There are two textbooks that directly refer to LU signalling, both have been published as IRSE 'green books' - rather than the 1980 book 'Railway Signalling' and its companion 'Railway Control Systems'.

Both were published as part of a series on 'Route Control Systems' - I think the original was No 21 and the reprint was No 29. (There is someone asleep in my library at the moment so I can't check the references) - both these books have been republished in a combined volume recently.

Sadly these books only really cover programme machine working and very basic 'V' frame interlocking (21 programme only, 29 computer control of same), they won't teach you the basics of trainstop checking relays and things like the 'alternate red' as quite rightly mentioned by Brian - the best thing to do is to check out Tubeprune's [1] excellent site and most of your signalling queries will be dealt with there. Of course you can ask silly questions here, as I do. ;D

[1] www.trainweb.org/tubeprune/signalling.htm for starters.

Thanks guys - that's really helpful
I like Tube prune's site - very clear

That was more or less the path I took.
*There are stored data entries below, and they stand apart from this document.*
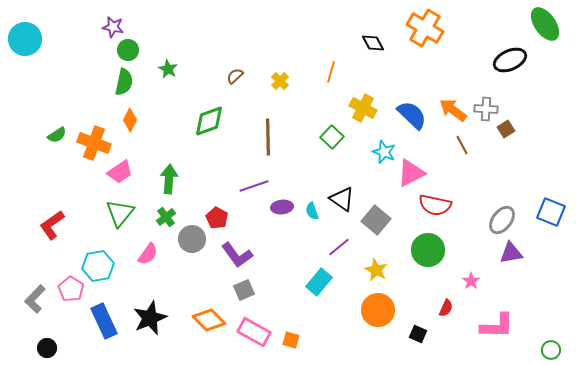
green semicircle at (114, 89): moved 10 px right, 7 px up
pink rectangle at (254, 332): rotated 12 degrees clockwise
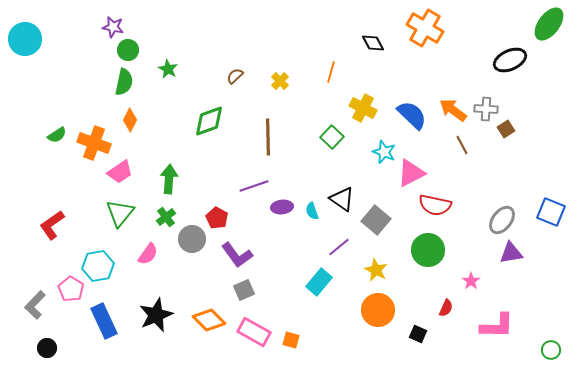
green ellipse at (545, 24): moved 4 px right; rotated 72 degrees clockwise
gray L-shape at (35, 299): moved 6 px down
black star at (150, 318): moved 6 px right, 3 px up
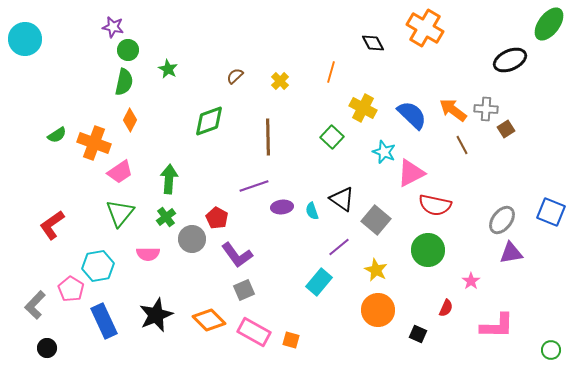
pink semicircle at (148, 254): rotated 55 degrees clockwise
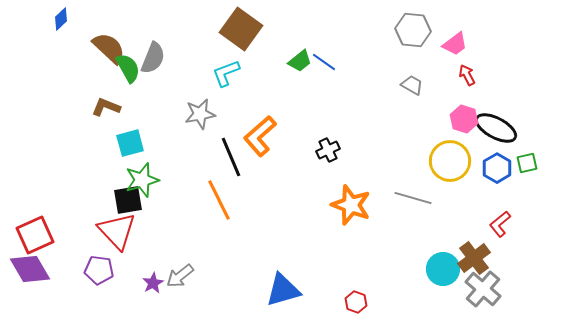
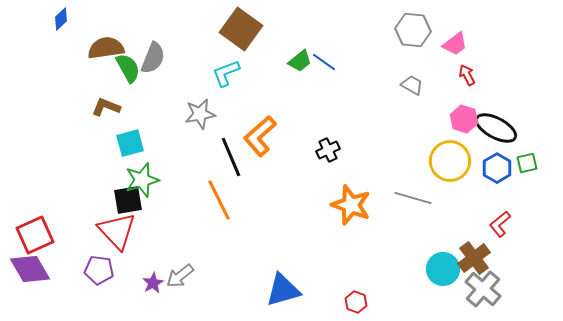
brown semicircle: moved 3 px left; rotated 51 degrees counterclockwise
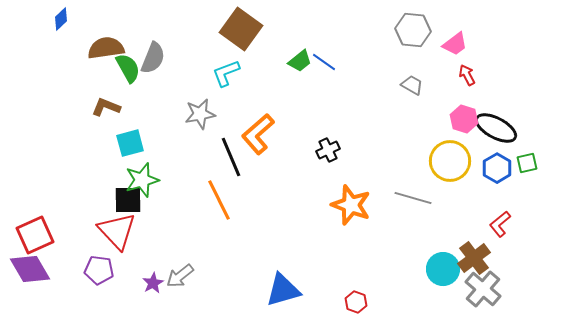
orange L-shape: moved 2 px left, 2 px up
black square: rotated 8 degrees clockwise
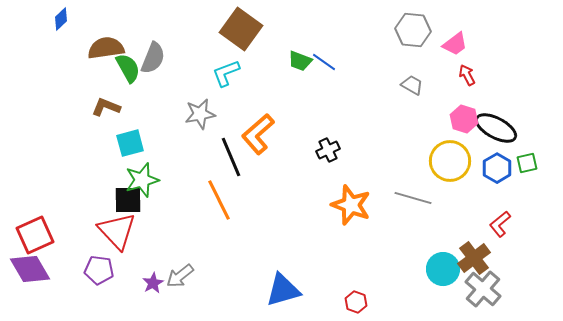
green trapezoid: rotated 60 degrees clockwise
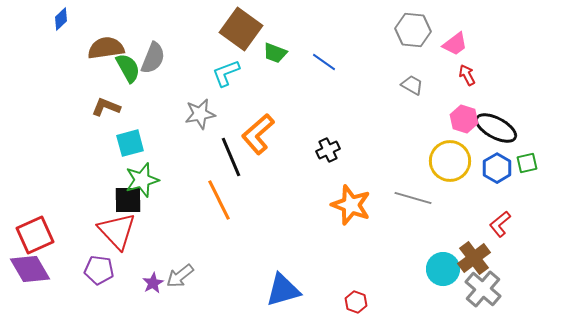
green trapezoid: moved 25 px left, 8 px up
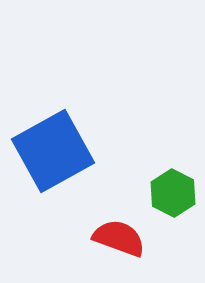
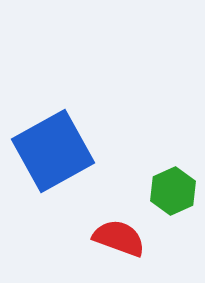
green hexagon: moved 2 px up; rotated 9 degrees clockwise
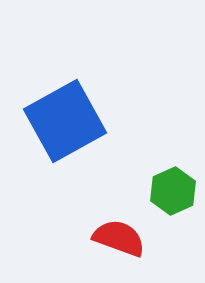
blue square: moved 12 px right, 30 px up
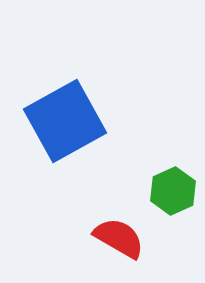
red semicircle: rotated 10 degrees clockwise
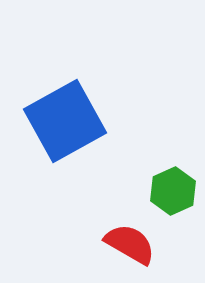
red semicircle: moved 11 px right, 6 px down
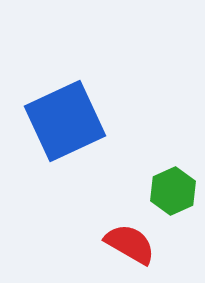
blue square: rotated 4 degrees clockwise
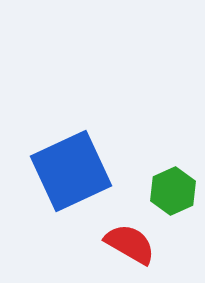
blue square: moved 6 px right, 50 px down
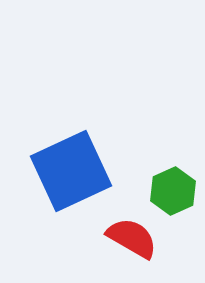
red semicircle: moved 2 px right, 6 px up
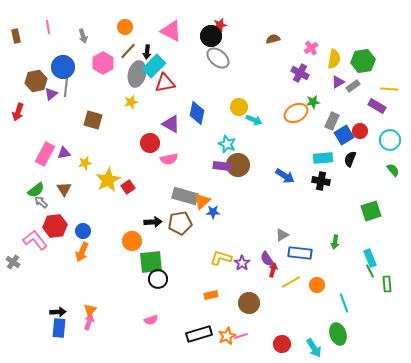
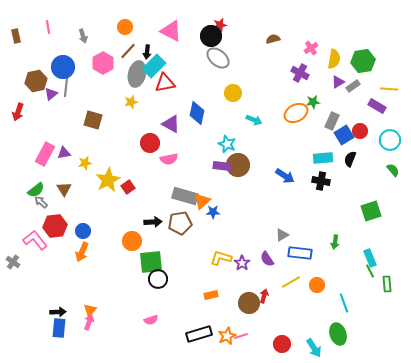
yellow circle at (239, 107): moved 6 px left, 14 px up
red arrow at (273, 270): moved 9 px left, 26 px down
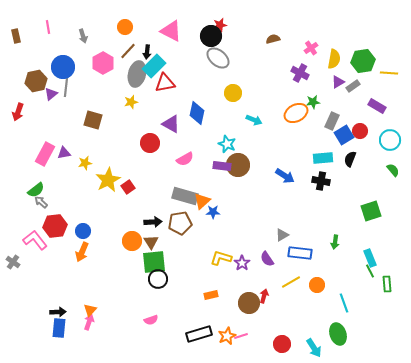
yellow line at (389, 89): moved 16 px up
pink semicircle at (169, 159): moved 16 px right; rotated 18 degrees counterclockwise
brown triangle at (64, 189): moved 87 px right, 53 px down
green square at (151, 262): moved 3 px right
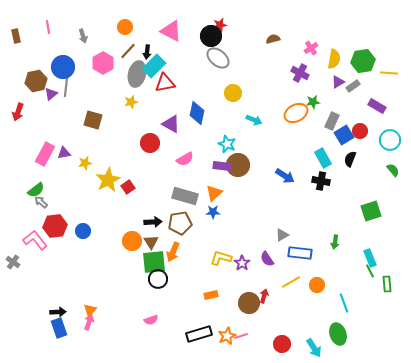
cyan rectangle at (323, 158): rotated 66 degrees clockwise
orange triangle at (202, 201): moved 12 px right, 8 px up
orange arrow at (82, 252): moved 91 px right
blue rectangle at (59, 328): rotated 24 degrees counterclockwise
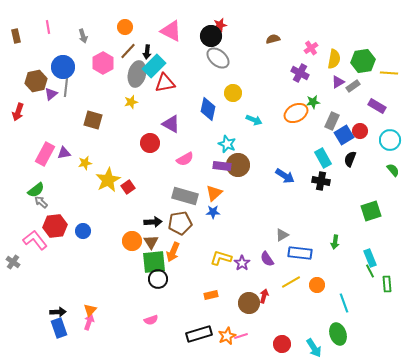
blue diamond at (197, 113): moved 11 px right, 4 px up
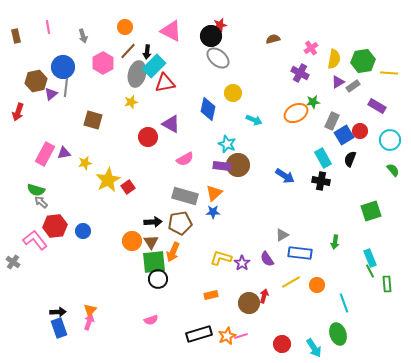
red circle at (150, 143): moved 2 px left, 6 px up
green semicircle at (36, 190): rotated 54 degrees clockwise
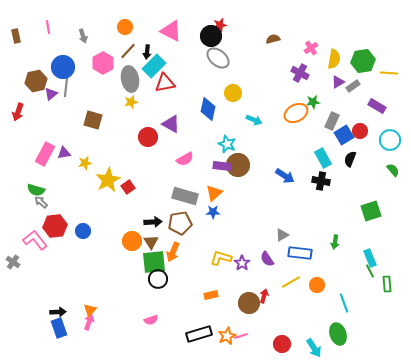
gray ellipse at (137, 74): moved 7 px left, 5 px down; rotated 25 degrees counterclockwise
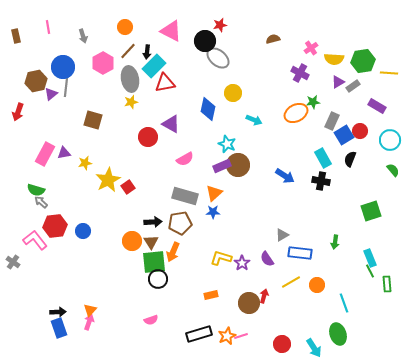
black circle at (211, 36): moved 6 px left, 5 px down
yellow semicircle at (334, 59): rotated 84 degrees clockwise
purple rectangle at (222, 166): rotated 30 degrees counterclockwise
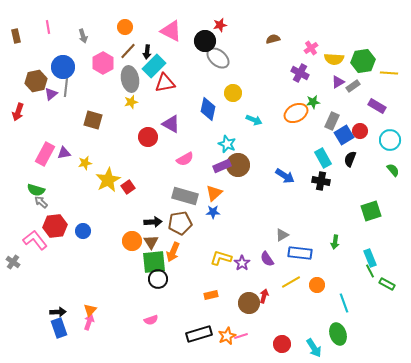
green rectangle at (387, 284): rotated 56 degrees counterclockwise
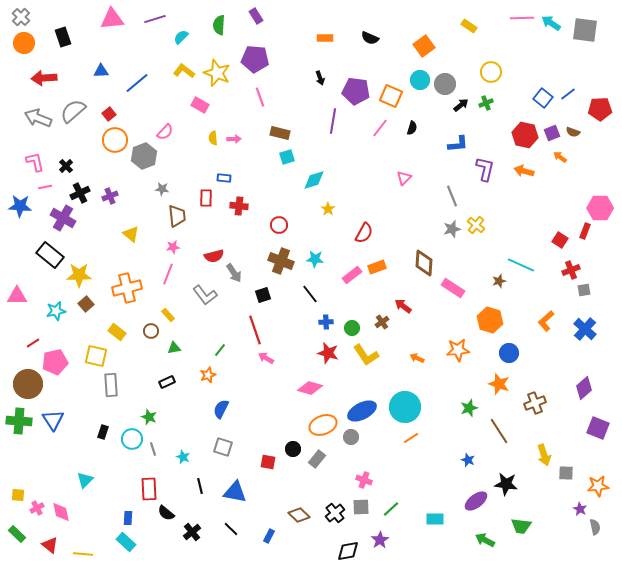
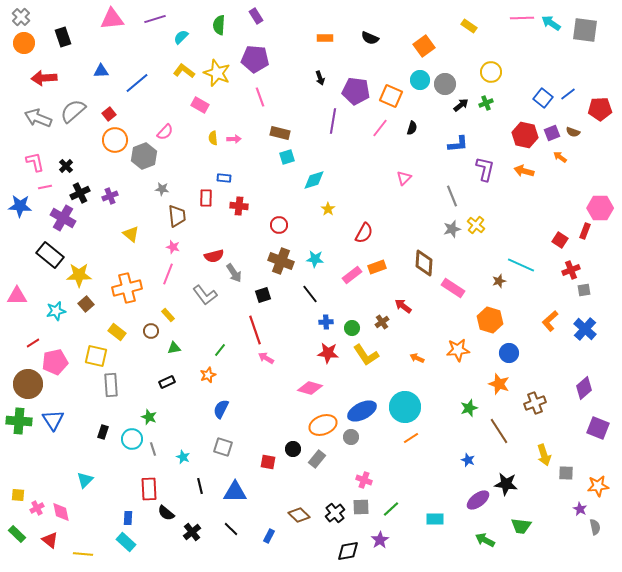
pink star at (173, 247): rotated 24 degrees clockwise
orange L-shape at (546, 321): moved 4 px right
red star at (328, 353): rotated 10 degrees counterclockwise
blue triangle at (235, 492): rotated 10 degrees counterclockwise
purple ellipse at (476, 501): moved 2 px right, 1 px up
red triangle at (50, 545): moved 5 px up
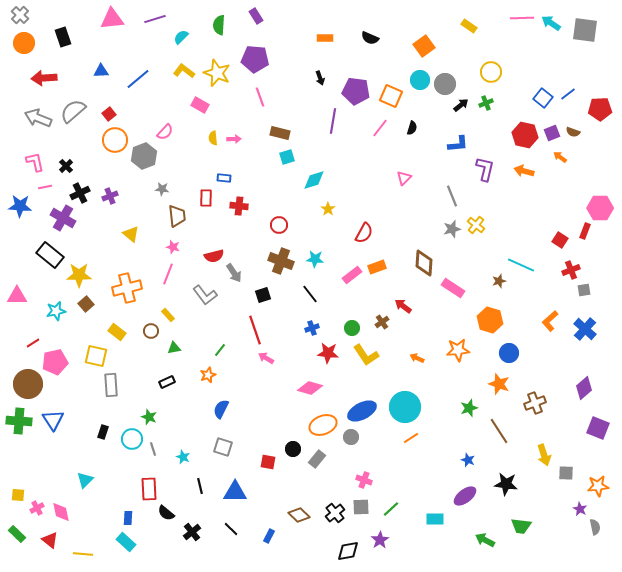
gray cross at (21, 17): moved 1 px left, 2 px up
blue line at (137, 83): moved 1 px right, 4 px up
blue cross at (326, 322): moved 14 px left, 6 px down; rotated 16 degrees counterclockwise
purple ellipse at (478, 500): moved 13 px left, 4 px up
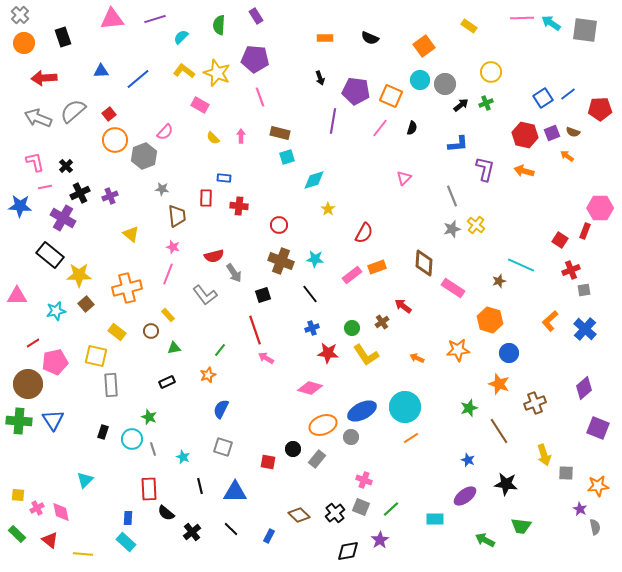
blue square at (543, 98): rotated 18 degrees clockwise
yellow semicircle at (213, 138): rotated 40 degrees counterclockwise
pink arrow at (234, 139): moved 7 px right, 3 px up; rotated 88 degrees counterclockwise
orange arrow at (560, 157): moved 7 px right, 1 px up
gray square at (361, 507): rotated 24 degrees clockwise
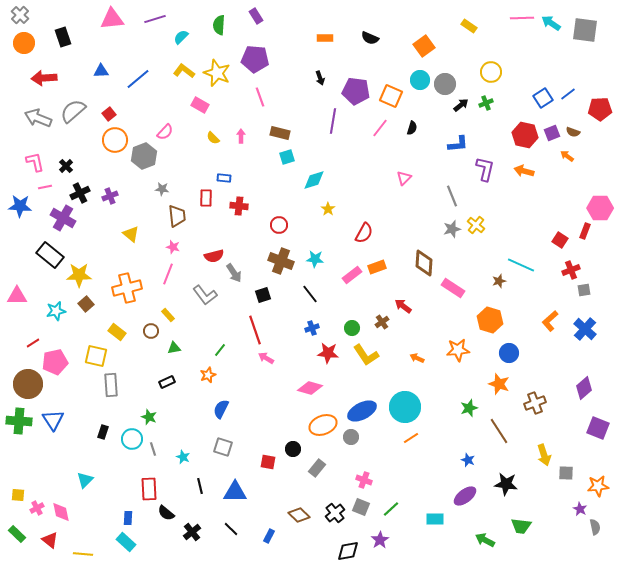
gray rectangle at (317, 459): moved 9 px down
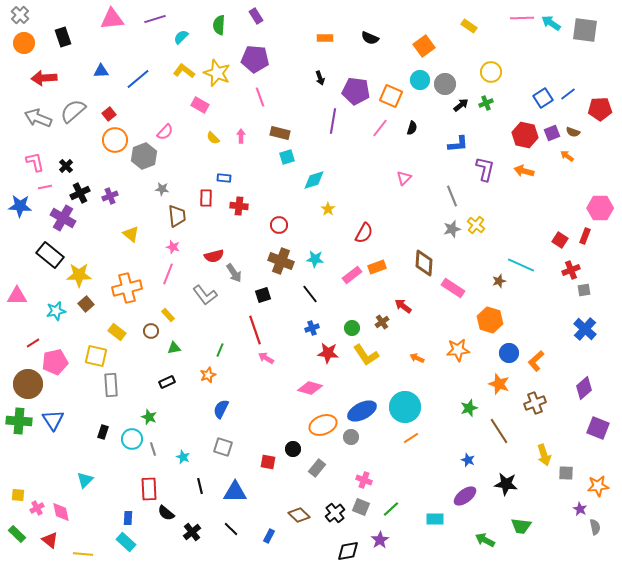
red rectangle at (585, 231): moved 5 px down
orange L-shape at (550, 321): moved 14 px left, 40 px down
green line at (220, 350): rotated 16 degrees counterclockwise
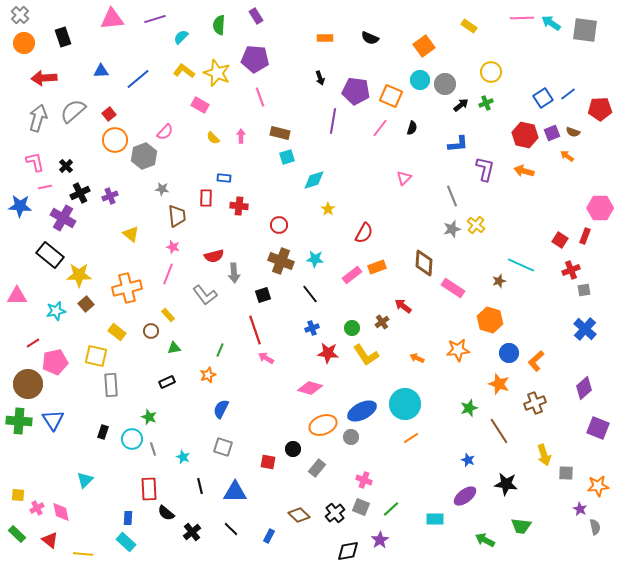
gray arrow at (38, 118): rotated 84 degrees clockwise
gray arrow at (234, 273): rotated 30 degrees clockwise
cyan circle at (405, 407): moved 3 px up
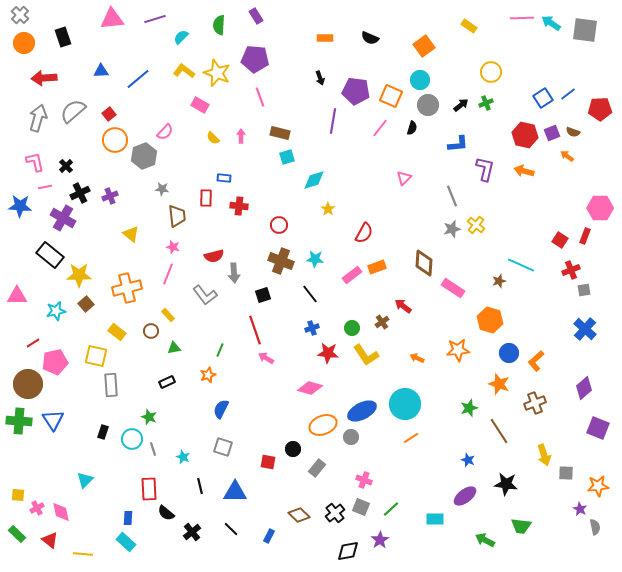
gray circle at (445, 84): moved 17 px left, 21 px down
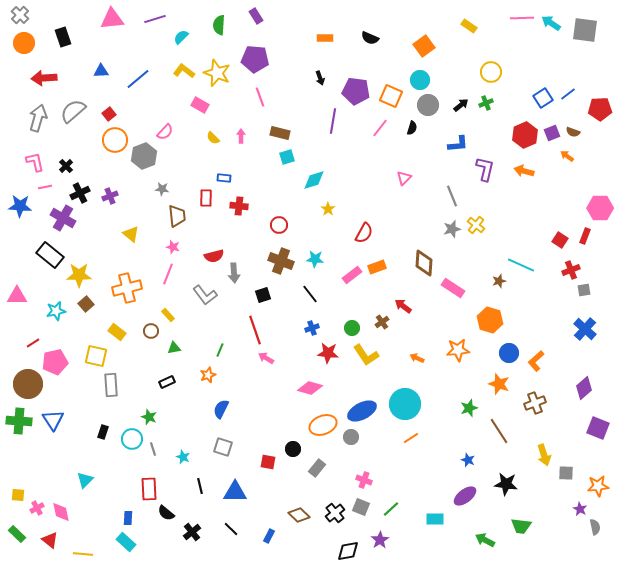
red hexagon at (525, 135): rotated 25 degrees clockwise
And I still miss the adrenaline rushes..!

He doesn't actually say that but what he says is open to be incorrectly interpreted, the actual quote is;

"....... and secondly a narrow wavy band of stainless steel is welded to the head of the rails. This ensures that rust does not prevent electrical continuity being maintained. "

Obviously the idea of the stainless steel is that it does not rust and it is true to say that there is a better contact between the train wheels and the stainless steel strip than there would be between the wheels and the crown of the rail because the same force is exerted on a smaller cross sectional area.

As we know theory and practice are often incongruent and stainless still wavy strips may not rust but they do oxidise just like other metals and as we also know tracks will 'pickup' quite easily under a stabled train after just a few nights. South Harrow and Acton Town are two places in my old maintenance patch where we had track fuses pulled normally to ensure siding tracks were down and stayed down, a lineman's attendance being required to move trains in/out of South Harrow and Acton Works.

When the 83 stock were being moved from South Harrow to Acton Works it was a dash to South Harrow IMR by van to get a train out of the sidings then a dash back to Acton Town East IMR to put the train into the Works before shuffling off to do my regular maintenance somewhere else .

For those who may not know or don't even realise it new rails are notorious for problems with track shunting in some cases although the weight and friction of the train wheels is eventually enough to shift the rust and special procedures ensure the integrity of the signalling system in such circumstances. It is not unusual to have to take a shovel to the railhead during rerailing to shift the rust.

He does in Principles of London Underground Operations. The photo caption (page 131) reads "...The rail nearest the camera has a wire welded to its top, to ensure that any train using it activates the track circuits through the increased pressure exerted on the rail."